Amrapali homebuyers move Supreme Court against insolvency proceedings
The case comes close on the heels of the top court restraining the NCLT from hearing insolvency proceedings against Jaypee after investors rushed to it for safeguarding their interest.delhi Updated: Sep 20, 2017 22:22 IST
Hassled homebuyers who had invested in Amrapali Group projects moved the Supreme Court on Wednesday against the insolvency proceedings initiated against the real estate firm.
The petition, filed by Bikram Chatterjee and 106 others, says the company has neither given them possession of flats nor returned their “hard-earned” money spent to book homes in the Amrapali Centurion Park-Low Rise project, Amrapali Centurion Park-Terrace Homes and Amrapali Centurion Park-Tropical Garden at Greater Noida in Uttar Pradesh.
Proceedings before the National Company Law Tribunal (NCLT) has left the investors in a lurch as they would not be treated as secured creditors such as the banks and financial institutions.
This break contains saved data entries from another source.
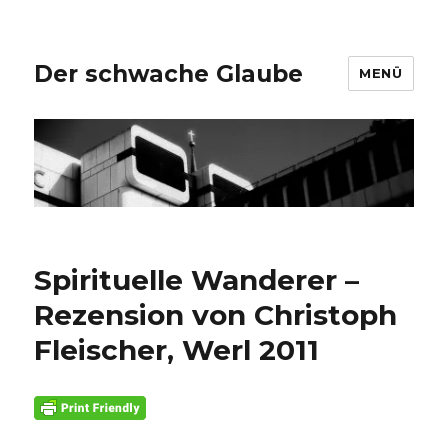
Der schwache Glaube
MENÜ
Spirituelle Wanderer –
Rezension von Christoph
Fleischer, Werl 2011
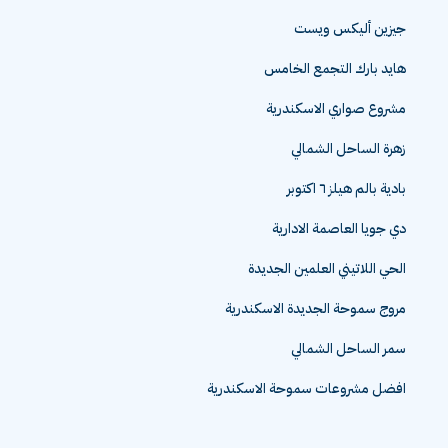
جيزين أليكس ويست
هايد بارك التجمع الخامس
مشروع صواري الاسكندرية
زهرة الساحل الشمالي
بادية بالم هيلز ٦ اكتوبر
دي جويا العاصمة الادارية
الحي اللاتيني العلمين الجديدة
مروج سموحة الجديدة الاسكندرية
سمر الساحل الشمالي
افضل مشروعات سموحة الاسكندرية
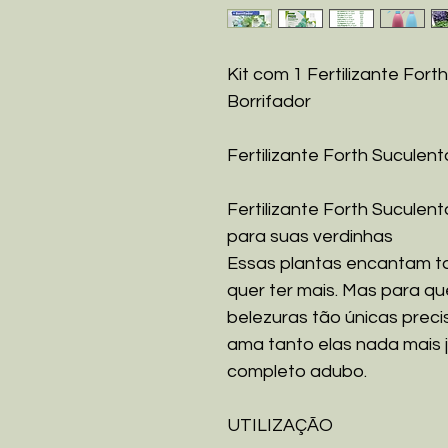
Kit com 1 Fertilizante For
Borrifador
Fertilizante Forth Suculent
Fertilizante Forth Suculen
para suas verdinhas
Essas plantas encantam 
quer ter mais. Mas para q
belezuras tão únicas prec
ama tanto elas nada mais j
completo adubo.
UTILIZAÇÃO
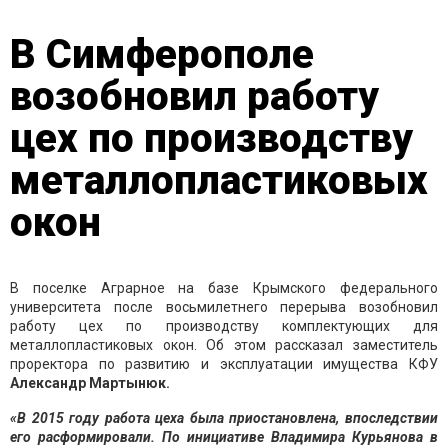
В Симферополе
возобновил работу
цех по производству
металлопластиковых
окон
В поселке Аграрное на базе Крымского федерального
университета после восьмилетнего перерыва возобновил
работу цех по производству комплектующих для
металлопластиковых окон. Об этом рассказал заместитель
проректора по развитию и эксплуатации имущества КФУ
Александр Мартынюк.
«В 2015 году работа цеха была приостановлена, впоследствии
его расформировали. По инициативе Владимира Курьянова в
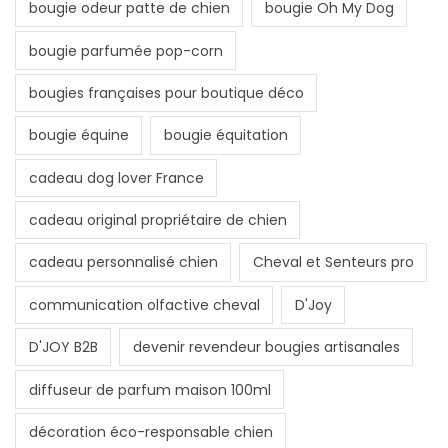
bougie odeur patte de chien
bougie Oh My Dog
bougie parfumée pop-corn
bougies françaises pour boutique déco
bougie équine
bougie équitation
cadeau dog lover France
cadeau original propriétaire de chien
cadeau personnalisé chien
Cheval et Senteurs pro
communication olfactive cheval
D'Joy
D'JOY B2B
devenir revendeur bougies artisanales
diffuseur de parfum maison 100ml
décoration éco-responsable chien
The petitioners’ advocate ML Lahoty said the buyers want the court to safeguard their interest.
The case comes close on the heels of the top court restraining the NCLT from hearing insolvency proceedings against Jaypee after investors rushed to it for safeguarding their interest.
The bench headed by Chief Justice Dipak Misra has asked the NCLT-appointed Interim Resolution Professional (IRP) to submit a proposal on how can to secure the interest of flat-buyers, who claim they have been pushed last in the line of creditors.
More than 5,000 flats were to be built in approximately 40 towers in a phased manner by the group.
On September 4, the NCLT had passed order on a plea of Bank of Baroda seeking initiation of insolvency proceedings under the Insolvency and Bankruptcy Code, 2016 against Amrapali Silicon City Private Limited.
Under the new insolvency law, consumer and recovery cases and decrees passed by civil courts and consumer fora in favour of homebuyers against real estate firms cannot be executed.
Lahoty told HT: “Homebuyers should be treated equally with banks and FIs or the provisions of the bankruptcy code, which give priority to lending institutions, be held ultra vires.”
Petitioners claimed the company made them to sign “one-sided” allotment agreements, alleging they were “oppressive and unreasonable” as there was a clause for timely payment by the buyer but no mention about a deadline to complete the project.
The agreement allowed the builder to raise loan from any bank by way of mortgage of the flats being sold and buyers cannot object.
The petitioners made the Union Ministries of Finance and Corporate Affairs, Uttar Pradesh government, Bank of Baroda and the RBI as respondents in the case. They want IRP to be restrained from creating any third party interest in the projects in question.